Source document:
CAJON PASS (CBSLA.com) — A driver says he's lucky to be alive after his car became wedged under a truck and was dragged four miles up the Cajon Pass.
Cellphone video captured the unbelievable sight of a maroon Nissan Maxima clearly stuck under a truck hauling 50,000 pounds of carrots that continued driving up the remote canyon pass Wednesday at about 3:21 p.m. The driver in the sedan can be seen waving his hands for help behind a shattered windshield and crushed hood.
A California Highway Patrol statement said the truck was driving 30 mph northbound on Interstate 5, north of State Route 138, in the truck lane when it began to move into the left lane. The Maxima, while trying to pass into the left lane also, collided with the truck and became lodged, according to the CHP.
Witnesses said they thought the car had been dragged for miles, but CHP officials said the Maxima had been dragged for "approximately .7 of a mile."

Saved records
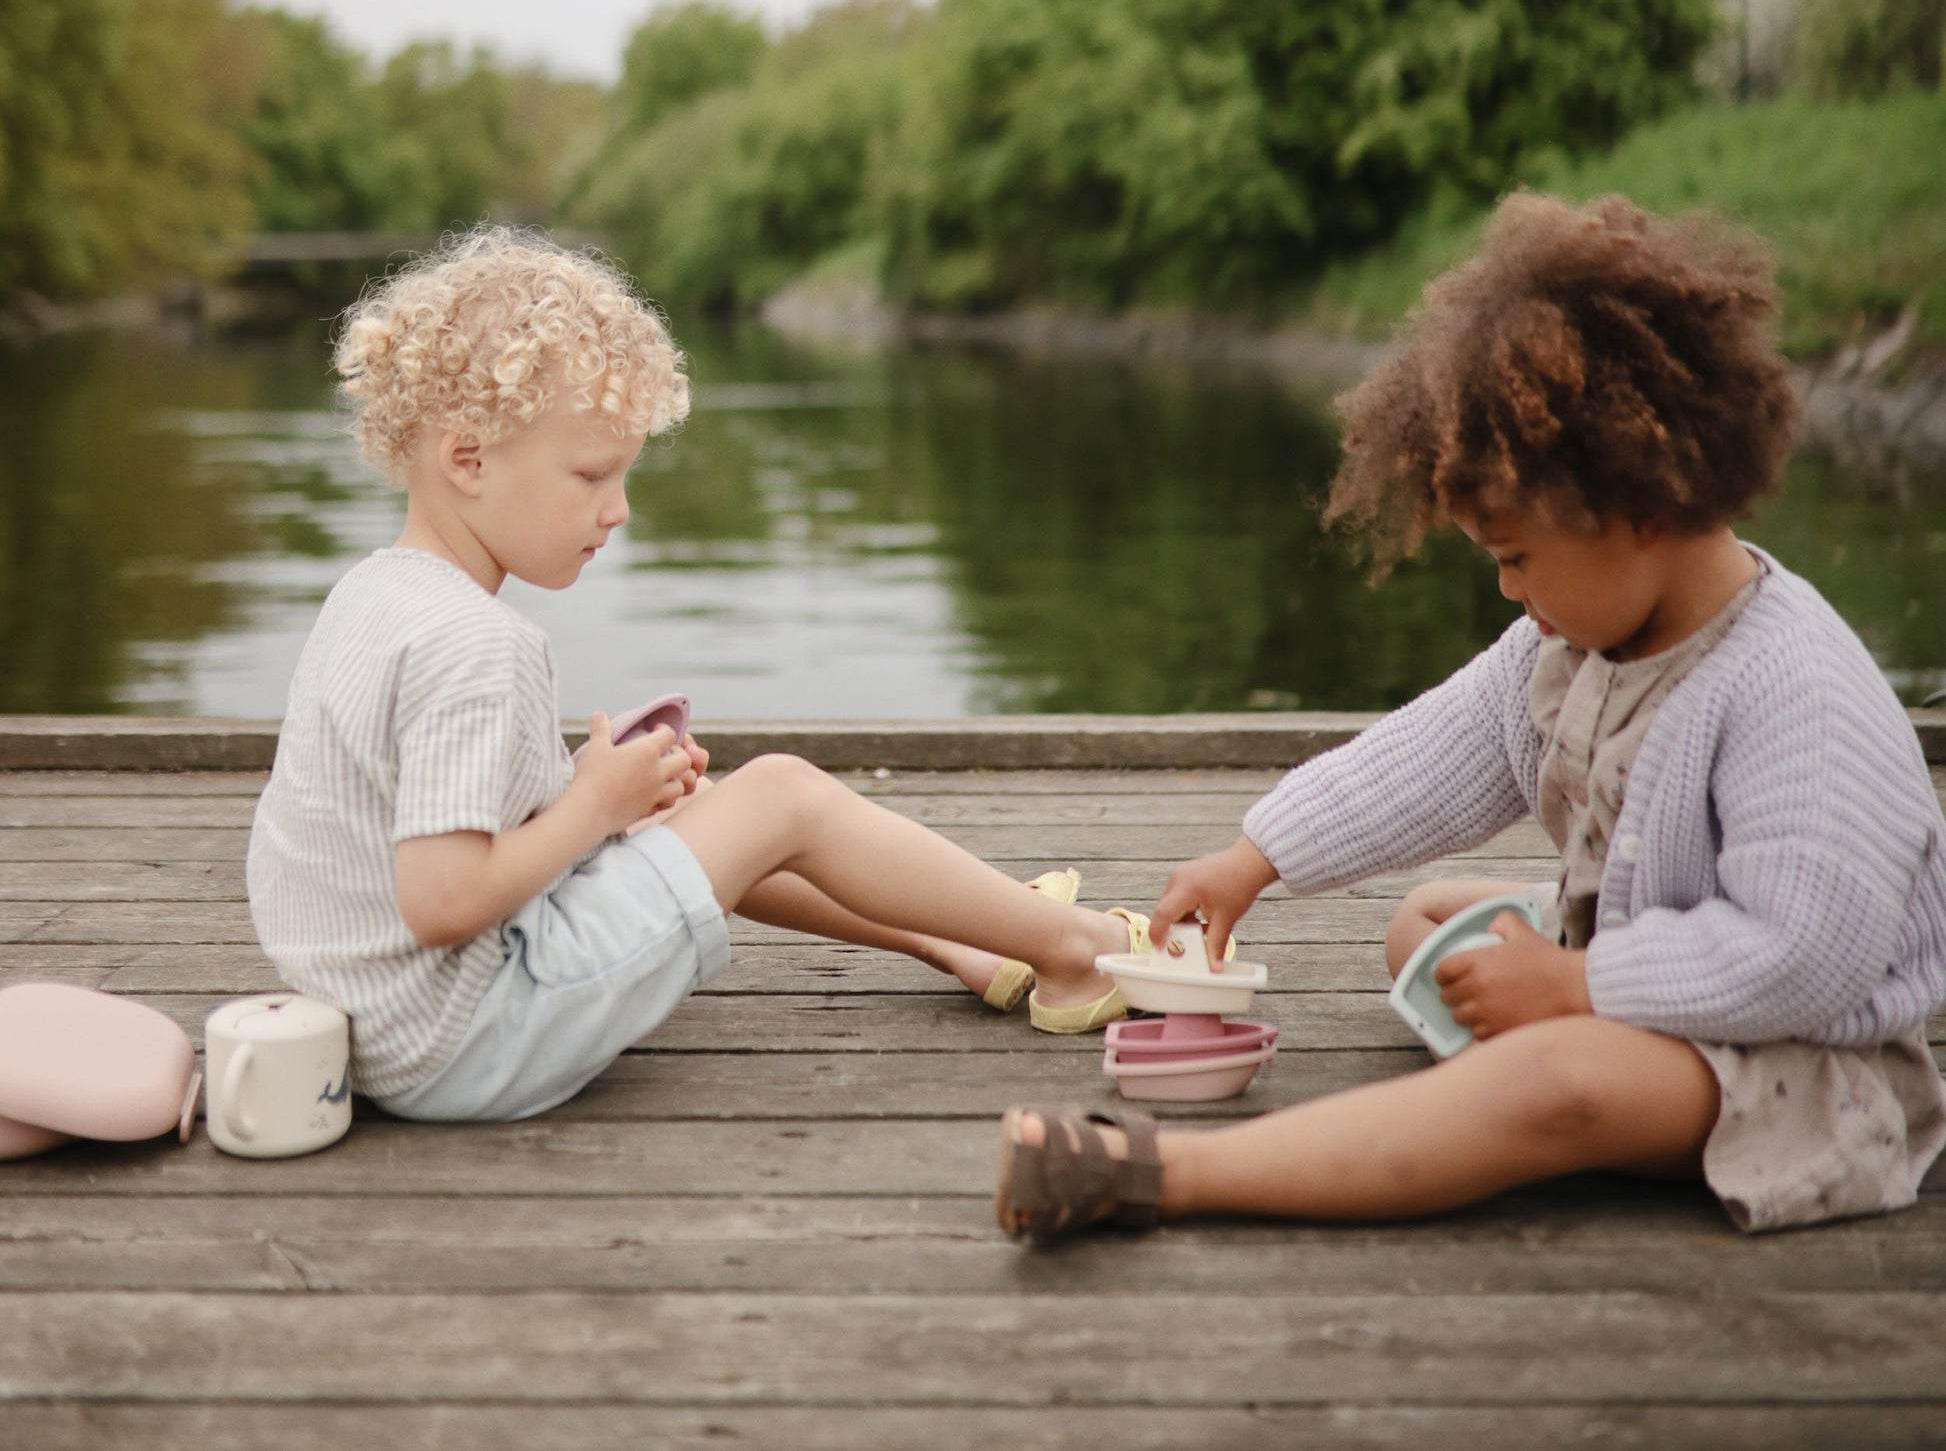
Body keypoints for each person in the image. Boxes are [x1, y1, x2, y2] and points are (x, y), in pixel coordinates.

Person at [995, 192, 1946, 1240]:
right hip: (1650, 968)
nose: (1505, 589)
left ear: (1644, 505)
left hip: (1799, 1070)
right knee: (1430, 920)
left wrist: (1576, 985)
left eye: (1513, 556)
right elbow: (1432, 753)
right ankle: (1531, 1062)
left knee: (1553, 1068)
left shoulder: (1792, 688)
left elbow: (1801, 956)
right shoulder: (1574, 638)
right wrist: (1253, 855)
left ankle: (1166, 1172)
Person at [246, 227, 1144, 1122]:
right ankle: (1080, 950)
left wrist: (603, 798)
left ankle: (966, 943)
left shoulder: (371, 597)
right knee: (783, 795)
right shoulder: (476, 643)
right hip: (469, 1037)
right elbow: (442, 900)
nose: (620, 509)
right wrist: (592, 806)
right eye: (593, 474)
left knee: (689, 805)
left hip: (372, 1027)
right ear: (469, 459)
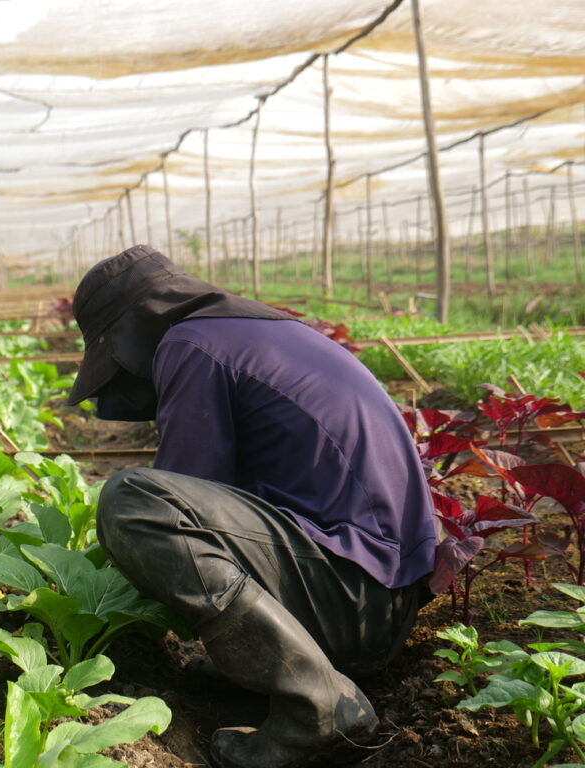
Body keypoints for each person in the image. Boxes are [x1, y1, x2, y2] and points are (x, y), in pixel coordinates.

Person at [66, 245, 437, 768]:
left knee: (133, 500)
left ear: (129, 334)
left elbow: (179, 497)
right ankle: (284, 665)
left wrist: (88, 598)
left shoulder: (191, 344)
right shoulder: (251, 331)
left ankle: (317, 706)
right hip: (380, 604)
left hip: (354, 600)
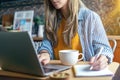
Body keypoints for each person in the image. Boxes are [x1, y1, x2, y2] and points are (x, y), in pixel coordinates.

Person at [37, 0, 113, 70]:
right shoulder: (51, 19)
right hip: (57, 72)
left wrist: (103, 57)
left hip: (83, 72)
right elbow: (46, 45)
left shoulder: (90, 17)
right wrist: (44, 53)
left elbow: (105, 49)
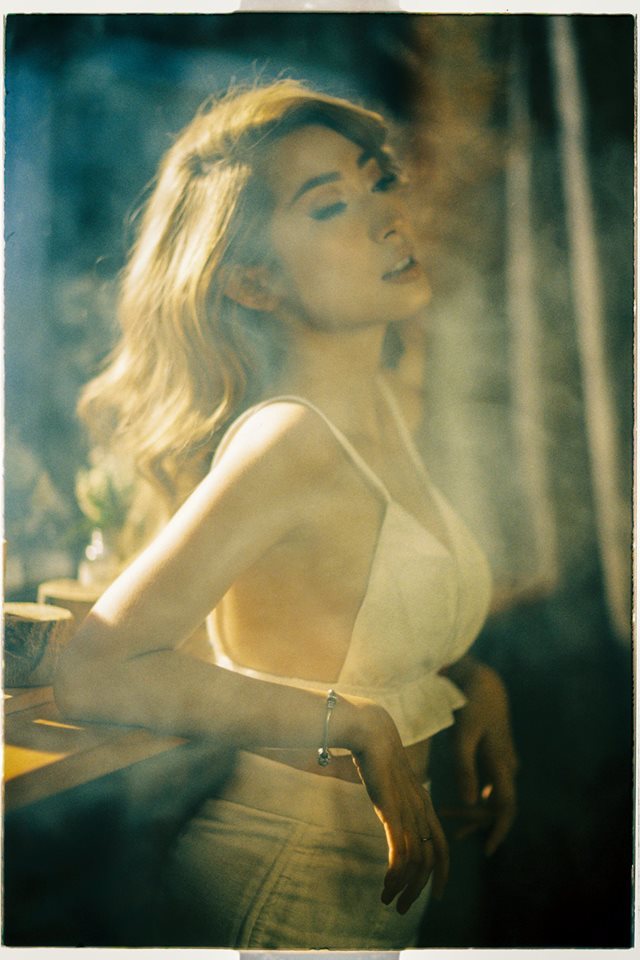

Prompt: From the news report about the car dragged under the truck, print the stretch from "Cellphone video captured" through "and crushed hood.".

Response to this exercise:
Cellphone video captured the unbelievable sight of a maroon Nissan Maxima clearly stuck under a truck hauling 50,000 pounds of carrots that continued driving up the remote canyon pass Wednesday at about 3:21 p.m. The driver in the sedan can be seen waving his hands for help behind a shattered windshield and crushed hood.